Radio’s entry into Canadian homes was a series of starts and stops. In its first experimental phase, scientists, inventors, and commercial investors dominated the development. Before it was ready for the home, different technologies had to come together. In 1838, Samuel Morse first demonstrated the electric telegraph transmitted via wire. In 1877 came the wire telephone of Alexander Graham Bell. The possibility of wireless signals followed. In 1895, Guglielmo Marconi started to experiment with radiotelegraphy. He introduced his wireless telegraph to North America in 1899. The letter S in Morse code was Marconi’s first transmission across the Atlantic. He sent the signal from Poldhu, Cornwall, England to Signal Hill, St John’s, Newfoundland. In 1905, Canada passed the Wireless Telegraphy Act. From then on, experiments ceased to be only the work of scientists. Canadian Reginal Fessenden made the first wireless transmission of the human voice on Christmas Eve in 1906. Hobbyists in Canada soon joined in the adventure of radio. They built their own radios to broadcast and to listen to Morse code of other radio tinkerers or of far-away ships.

In 1914, the First World War brought this first stage of tinkering and experimentation to a halt. Radio broadcasting became regulated. During the war, the government permitted only the military to broadcast. After the war, many soldiers returned home with radio expertise. They were instrumental in the establishment of radio stations. And they worked in radio across Canada. Radio sparked the population’s imagination. Creative advertisements and the appealing designs of the radio sets added to the radio’s appeal. Canadians welcomed the radio into their homes as an essential component of daily life.

A microphone photographed from a slightly diagonal view, showing the square front and the trapezoid shaped side.
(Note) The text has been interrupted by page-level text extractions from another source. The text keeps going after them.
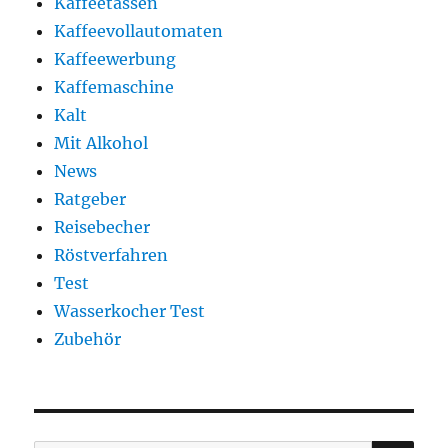
Kaffeetassen
Kaffeevollautomaten
Kaffeewerbung
Kaffemaschine
Kalt
Mit Alkohol
News
Ratgeber
Reisebecher
Röstverfahren
Test
Wasserkocher Test
Zubehör
SU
RCA 44-BX ribbon microphone (1932), 32 x 12 x 8cm. Musée des ondes Emile Berliner.

In the 1920s and 1930s, the radio was a source of information and entertainment. Canadian radio started out with independent commercial stations. They could only broadcast as far as their signal carried from their location. But in the 1930s, a public national network started to broadcast. By the Second World War, radio was a crucial source of news and a connection to the rest of the world. Equipment improved, as this robust microphone from the Radio Corporation of America (RCA) shows. Now, broadcasting could come from everywhere, even from the battlefield. In peacetime, the radio remained a source of news. But radio also offered a lot of leisure and entertainment.

The story of radio’s entry into Canadian homes is not only one of technological development. In this exhibition, we also look at radio sets as physical objects. The following story explores how hobbyists and commercial players influenced the form, use, and idea of radio. Government regulations took part in defining radio as well. We conclude our story of radio in the 1950s. Small transistor radios, like this Sony radio, became the latest fashion. By this point, radio had a firm place in everyday life. But its place in Canadian homes began to change as a new technology, television, entered the scene.

The radio has a silver metal plate and two dials on the right side. The speaker on the left side is in pink plastic and covered with horizontal slats.

Sony: Model TR84 (1959), 10 x 19 x 5cm. Musée des ondes Emile Berliner.